Olivia ficou imediatamente em estado de choque, e toda a raiva que estava se acumulando dentro dela desapareceu. Rachel não estava bem. Sua amiga estava passando por uma crise. Ela estava sofrendo. E rapidamente, Olivia entendeu a causa por trás disso: só poderia ser um efeito da legilimência. Embora Rachel já tivesse sentido dores de cabeça antes, essa era de uma intensidade sem precedentes. Rachel estava suplicando por ajuda, e com os olhos arregalados e a respiração ofegante, Olivia percebeu que sabia exatamente o que fazer para ajudá-la.
No primeiro momento, o plano de Olivia parecia muito agressivo. Ela se aproximou de Rachel e tentou erguê-la, na esperança de tirá-la do meio da multidão. Seu objetivo era levá-la à enfermaria o mais rápido possível, confiando que os profissionais saberiam como ajudá-la. No entanto, era quase impossível erguer a garota, que mal conseguia se manter de pé. Parecia que seu corpo buscava conforto no chão, como se fosse a opção menos dolorosa no momento. Consciente de que precisava agir rapidamente, Olivia empunhou sua varinha, respirou fundo para se concentrar e apontou-a em direção à amiga. - Estupore! - Disse, lançando o feitiço com determinação. Sem encontrar resistência por parte de Rachel, o feitiço funcionou imediatamente, fazendo com que a amiga desmaiasse e caísse no chão, inconsciente.

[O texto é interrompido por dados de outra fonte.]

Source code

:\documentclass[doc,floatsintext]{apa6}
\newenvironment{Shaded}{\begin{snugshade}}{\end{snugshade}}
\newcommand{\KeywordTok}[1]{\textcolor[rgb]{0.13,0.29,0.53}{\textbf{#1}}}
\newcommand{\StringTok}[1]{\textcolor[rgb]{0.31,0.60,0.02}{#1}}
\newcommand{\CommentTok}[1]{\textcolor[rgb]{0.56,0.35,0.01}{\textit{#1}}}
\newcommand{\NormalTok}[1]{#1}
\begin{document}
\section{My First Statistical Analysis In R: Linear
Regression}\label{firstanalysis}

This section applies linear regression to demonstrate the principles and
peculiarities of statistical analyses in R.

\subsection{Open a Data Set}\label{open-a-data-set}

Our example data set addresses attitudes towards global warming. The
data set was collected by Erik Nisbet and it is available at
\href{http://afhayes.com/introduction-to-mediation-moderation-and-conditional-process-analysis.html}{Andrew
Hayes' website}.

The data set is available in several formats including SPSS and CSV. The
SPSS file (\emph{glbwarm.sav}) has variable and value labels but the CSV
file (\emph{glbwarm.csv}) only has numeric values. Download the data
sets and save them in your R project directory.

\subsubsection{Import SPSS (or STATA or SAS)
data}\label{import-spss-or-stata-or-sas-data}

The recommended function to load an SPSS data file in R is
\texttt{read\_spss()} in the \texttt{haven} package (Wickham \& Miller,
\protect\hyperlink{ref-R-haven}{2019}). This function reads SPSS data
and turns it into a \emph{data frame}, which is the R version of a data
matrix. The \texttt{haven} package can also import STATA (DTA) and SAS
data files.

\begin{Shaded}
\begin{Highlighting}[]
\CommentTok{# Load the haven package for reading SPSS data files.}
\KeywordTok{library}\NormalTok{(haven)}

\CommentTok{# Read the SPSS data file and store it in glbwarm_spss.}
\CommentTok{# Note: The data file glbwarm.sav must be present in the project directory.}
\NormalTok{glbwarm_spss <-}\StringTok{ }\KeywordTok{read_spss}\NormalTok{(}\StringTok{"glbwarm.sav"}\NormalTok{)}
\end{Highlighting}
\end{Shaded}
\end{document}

- Preciso de ajuda aqui! - exclamou Olivia, dirigindo-se às garotas com as quais havia se divertido na pista de dança momentos antes. Com cuidado, ela colocou um dos braços de Rachel sobre seus ombros, enquanto uma das meninas da Lufa-Lufa ofereceu seu apoio do outro lado. Juntas, conseguiram erguer a garota do chão. Sem se importar com as pessoas que se aglomeravam para observar a cena, Olivia seguiu em frente, determinada, carregando Rachel para fora da sala. Embora fosse uma tarefa desafiadora, elas se esforçariam ao máximo para descer todas as escadas até a enfermaria.
Por mais que tivesse acabado de conhecer Rachel, era óbvio que a sonserina não estava bem. Suas amigas imediatamente se apressaram em ajudá-la, dispersando os alunos curiosos para que ela tivesse mais espaço. Achei desnecessário estuporar a garota, mas pelo visto era assim que as coisas eram resolvidas em Hogwarts. Impressionada, assisti Olívia levantar a garota do chão e assim o restante do grupo deixou a festa, levando Rachel para a ala hospitalar.
Sobrei sozinha na festa, sem saber direito o que fazer. Olhei ao redor, para todos aqueles rostos desconhecidos e concluí que já era confusão demais para uma noite só.
Antes de sair, estendi a mão para apanhar um dos copos do carrinho de bebidas que passou por mim. Meu humor tinha melhorado depois do primeiro copo de ponche, mesmo sem sentir álcool nenhum. O novo copo me deu uma energia que não estava acostumada a sentir. A festa já estava no fim para mim, mas talvez pudesse aproveitar o resto da noite para colocar meus estudos em dia.
Deixei a festa ainda dançando com as mãos juntas nas costas.